We recognise that reading is a complex process but is fundamental to every subject and beyond the classroom. We believe that reading promotes well-being as well as life choices and we are committed to supporting our students’ reading journeys. We encourage our students to develop strategies to support their comprehension and decoding of questions, articles, texts, scripts, journals and books.
Our teaching of vocabulary as well as skimming, scanning and phonics, when appropriate, supports our students’ abilities to decode a text.
We explicitly teach a range of active reading strategies to help students to comprehend a variety of texts. We use these 6 active reading strategies and reinforce them through Reciprocal Reading (considered group reading).
Students complete the National Group Reading Test to help them, and us, understand how we can support their sentence and paragraph comprehension.
We encourage students to read around their subjects, to read for pleasure and for well-being. We have an excellent library and promote a range of reading challenges, ‘big events’ and author visits.
Supporting reading at home:
Encourage your child to read for 20 minutes each day. Work up to this time if it seems a lot. Talk about what they’ve read. They could read their school library book, a book recommended on one of our reading lists, a community library book, an e-reader or a longer article. Maybe read at the same time and then talk about what you’ve both read.
Ask questions about reading to promote comprehension as well as decoding. Use the 6 active reading strategies to guide you:
- “What do you think this might be about? Why?” / “What do you think you have to do?” / ”How is this like something you’ve read before?”
- “I wonder why she might have done that?” / “Have you ever felt like that?”
- ”What did you visualise when you read that description?”
- “What might he feel? How do you know?” / “What is the question asking you to do?”

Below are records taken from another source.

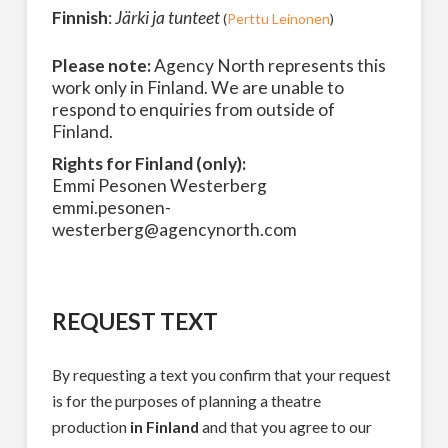
Finnish
:
Järki ja tunteet
(
Perttu Leinonen
)
Please note:
Agency North represents this
work only in Finland. We are unable to
respond to enquiries from outside of
Finland.
Rights for Finland (only):
Emmi Pesonen Westerberg
emmi.pesonen-
westerberg@agencynorth.com
REQUEST TEXT
By requesting a text you confirm that your request
is for the purposes of planning a theatre
production
in Finland
and that you agree to our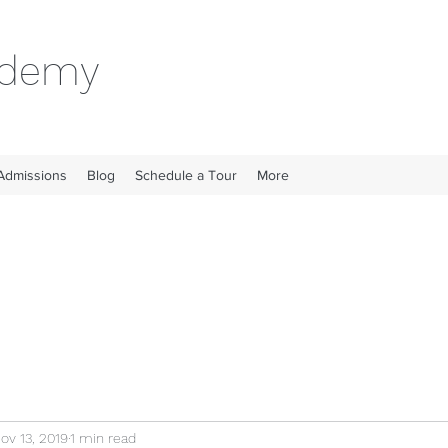
cademy
Admissions
Blog
Schedule a Tour
More
ov 13, 2019
1 min read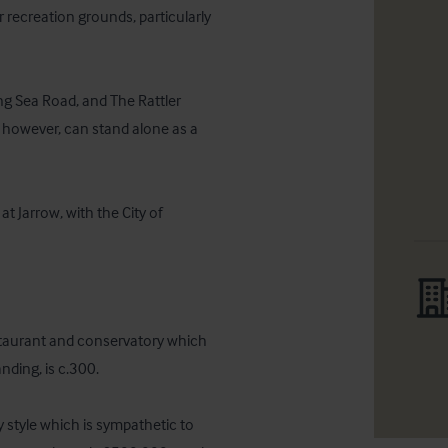
 recreation grounds, particularly 
ng Sea Road, and The Rattler 
t however, can stand alone as a 
 Jarrow, with the City of 
estaurant and conservatory which 
ding, is c.300.

style which is sympathetic to 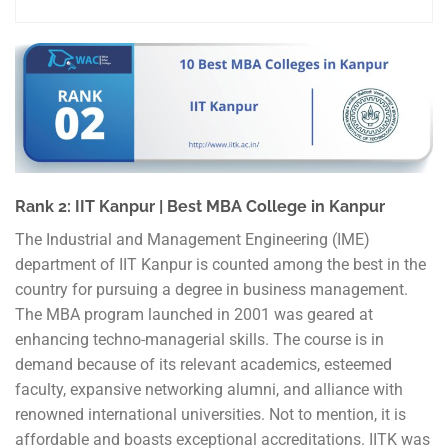
Rank 2: IIT Kanpur | Best MBA College in Kanpur
The Industrial and Management Engineering (IME)
department of IIT Kanpur is counted among the best in the
country for pursuing a degree in business management.
The MBA program launched in 2001 was geared at
enhancing techno-managerial skills. The course is in
demand because of its relevant academics, esteemed
faculty, expansive networking alumni, and alliance with
renowned international universities. Not to mention, it is
affordable and boasts exceptional accreditations. IITK was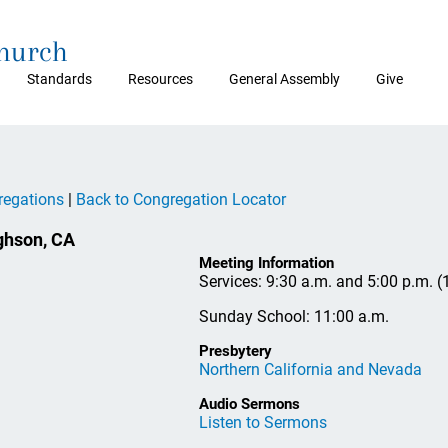
Church
Standards
Resources
General Assembly
Give
regations
|
Back to Congregation Locator
hson, CA
Meeting Information
Services: 9:30 a.m. and 5:00 p.m. 
Sunday School: 11:00 a.m.
Presbytery
Northern California and Nevada
Audio Sermons
Listen to Sermons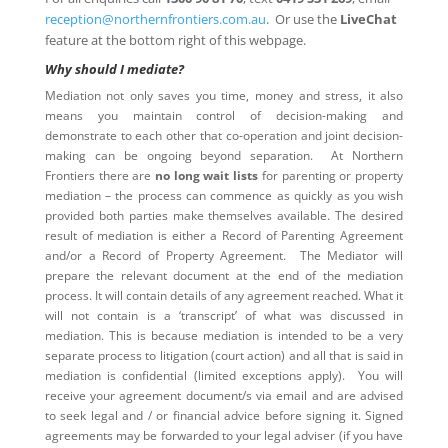
reception@northernfrontiers.com.au
. Or use the
LiveChat
feature at the bottom right of this webpage.
Why should I mediate?
Mediation not only saves you time, money and stress, it also
means you maintain control of decision-making and
demonstrate to each other that co-operation and joint decision-
making can be ongoing beyond separation. At Northern
Frontiers there are
no long wait lists
for parenting or property
mediation – the process can commence as quickly as you wish
provided both parties make themselves available. The desired
result of mediation is either a Record of Parenting Agreement
and/or a Record of Property Agreement. The Mediator will
prepare the relevant document at the end of the mediation
process. It will contain details of any agreement reached. What it
will not contain is a ‘transcript’ of what was discussed in
mediation. This is because mediation is intended to be a very
separate process to litigation (court action) and all that is said in
mediation is confidential (limited exceptions apply). You will
receive your agreement document/s via email and are advised
to seek legal and / or financial advice before signing it. Signed
agreements may be forwarded to your legal adviser (if you have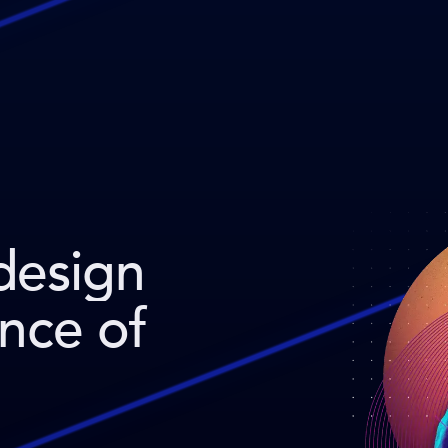
design
ence of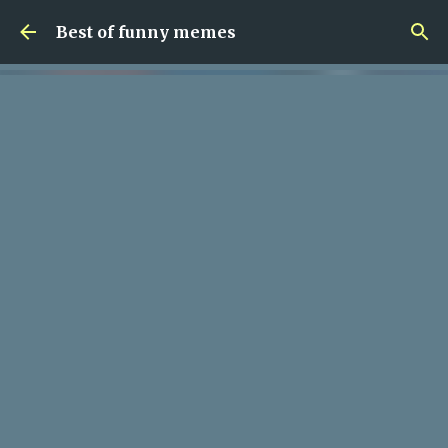
Skip to main content
Best of funny memes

- “What might that word mean?” / “How could you say that in a different way?”
- “What happened in that paragraph?” / ”What was that section about?”
Encourage your child to read to you or to a sibling. Read to your child. Take it in turns to read a page or a chapter. Talk about reading to develop comprehension, don’t just assume that they understand because they can decode.
Listen to audio books, use an e-reader or visit the library. Read a range of genres – encourage your child to complete our library bingo and book challenges.
If your child is practising to decode, encourage them to sound out words, break up words into syllables, blend the sounds. Practise reading sounds aloud.